Der italienische Historiker Carlo Ginzburg (1988) verglich in einem seiner Artikel des noch immer lesenswerten Bändchens »Spurensicherung. Über verborgene Geschichte, Kunst und soziales Gedächtnis« die Vorgehensweise des Bildinterpretierens mit der Methode eines Sherlock Holmes. Tatsächlich birgt die Bildgestaltung visuelle Indizien zur Beantwortung einer größeren Frage oder zur Lösung eines Problems. Zugleich verfolgt der Bildforschende, beinahe detektivisch und kaum weniger akribisch, eine bestimmte, meist aus der Theorie abgeleitete, These über die Bedeutungen, Funktionen und Wirkungspotenziale der analysierten Bilder. Diese Thesen zu erhärten oder sie zu widerlegen ist Aufgabe der Bildinterpretation, die jedoch nur nach ausgiebiger Bildanalyse erfolgen kann. Dieser zweite Schritt, der nicht ohne die Kenntnis schriftlicher Quellen sowie der Bildtypengeschichte möglich ist, wird im folgenden Kapitel behandelt. Zuvor sollten Sie jedoch noch an zwei weiteren Beispielen den ersten Schritt, die vor-ikonografische Beschreibung, üben.
Übung 1
Dieses Mal handelt es sich nicht um abgebildete Personen, sondern um Objekte, die in zwei fotografischen Darstellungen vorliegen. Bitte gehen Sie folgendermaßen vor: Zunächst notieren Sie sich auf einem separaten Blatt (oder in einem neuangelegten Word-Dokument) Ihre spontanen ersten Eindrücke und mögliche spontane Assoziationen und/oder emotionale Reaktionen. Decken Sie mit weißen Blättern den Umgebungstext des Bildes, das Sie beschreiben, ab. Nun versuchen Sie möglichst neutral, und möglichst präzise Abb. 16 zu beschreiben. Dann wiederholen Sie das Prozedere mit Abb. 17.

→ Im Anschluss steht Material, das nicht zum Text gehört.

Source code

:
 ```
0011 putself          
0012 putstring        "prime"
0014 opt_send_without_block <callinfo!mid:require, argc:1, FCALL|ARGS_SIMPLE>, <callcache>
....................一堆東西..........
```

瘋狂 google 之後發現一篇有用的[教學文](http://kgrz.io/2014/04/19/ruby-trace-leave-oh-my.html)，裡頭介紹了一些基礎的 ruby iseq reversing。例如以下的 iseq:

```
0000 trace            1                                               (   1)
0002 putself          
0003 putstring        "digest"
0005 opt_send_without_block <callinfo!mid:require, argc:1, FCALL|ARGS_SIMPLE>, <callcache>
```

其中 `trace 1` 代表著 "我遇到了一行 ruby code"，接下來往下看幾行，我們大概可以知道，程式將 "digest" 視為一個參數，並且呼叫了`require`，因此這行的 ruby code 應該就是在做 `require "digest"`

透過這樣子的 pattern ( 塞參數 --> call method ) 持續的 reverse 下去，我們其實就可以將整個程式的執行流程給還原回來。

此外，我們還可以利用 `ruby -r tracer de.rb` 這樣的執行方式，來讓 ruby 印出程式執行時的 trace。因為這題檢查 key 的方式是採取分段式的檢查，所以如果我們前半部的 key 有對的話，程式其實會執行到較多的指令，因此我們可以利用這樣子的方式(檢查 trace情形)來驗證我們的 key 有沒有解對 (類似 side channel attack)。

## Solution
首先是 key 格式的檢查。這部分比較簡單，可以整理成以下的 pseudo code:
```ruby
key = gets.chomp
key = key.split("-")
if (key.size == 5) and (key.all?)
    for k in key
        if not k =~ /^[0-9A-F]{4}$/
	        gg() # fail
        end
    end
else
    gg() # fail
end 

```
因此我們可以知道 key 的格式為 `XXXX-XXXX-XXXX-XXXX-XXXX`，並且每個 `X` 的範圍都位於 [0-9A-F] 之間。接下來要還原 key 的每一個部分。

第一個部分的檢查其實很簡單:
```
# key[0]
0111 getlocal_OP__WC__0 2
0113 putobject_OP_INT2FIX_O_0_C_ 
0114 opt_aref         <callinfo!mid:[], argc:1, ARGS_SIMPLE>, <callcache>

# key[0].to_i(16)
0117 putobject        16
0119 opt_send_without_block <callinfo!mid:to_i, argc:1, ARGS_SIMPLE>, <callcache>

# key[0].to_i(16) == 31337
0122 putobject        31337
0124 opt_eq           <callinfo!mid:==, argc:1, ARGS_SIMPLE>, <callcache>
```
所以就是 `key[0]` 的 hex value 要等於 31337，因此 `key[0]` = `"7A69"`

Nachdem Sie beide Bildbeschreibungen fertiggestellt haben, folgt die Vorbereitung auf die ikonografische Analyse: Vergleichen Sie Abb. 16 mit Abb. 17 und Ihre beiden vor-ikonografischen Beschreibungen. Was ist den beiden Bildern gemein, worin unterscheiden sich die beiden Übungsbilder? Notieren Sie zum Schluss, ob Sie irgendwelche emotionalen Assoziationen und Reaktionen auf eines der beiden oder auf beide Bilder haben. Dies können ganz persönliche Assoziationen sein, weil sie der dargestellte Gegenstand an eine bestimmte Person erinnert. Es ist genauso möglich, dass Sie beide Übungsbilder in keiner Weise ansprechen. Wichtig ist lediglich, dass Sie notieren, was Sie bei der Betrachtung und Beschreibung der beiden Bilder empfunden haben. In Kapitel 4.3 werden wir dann auf Ihre Beschreibungen zurückkommen.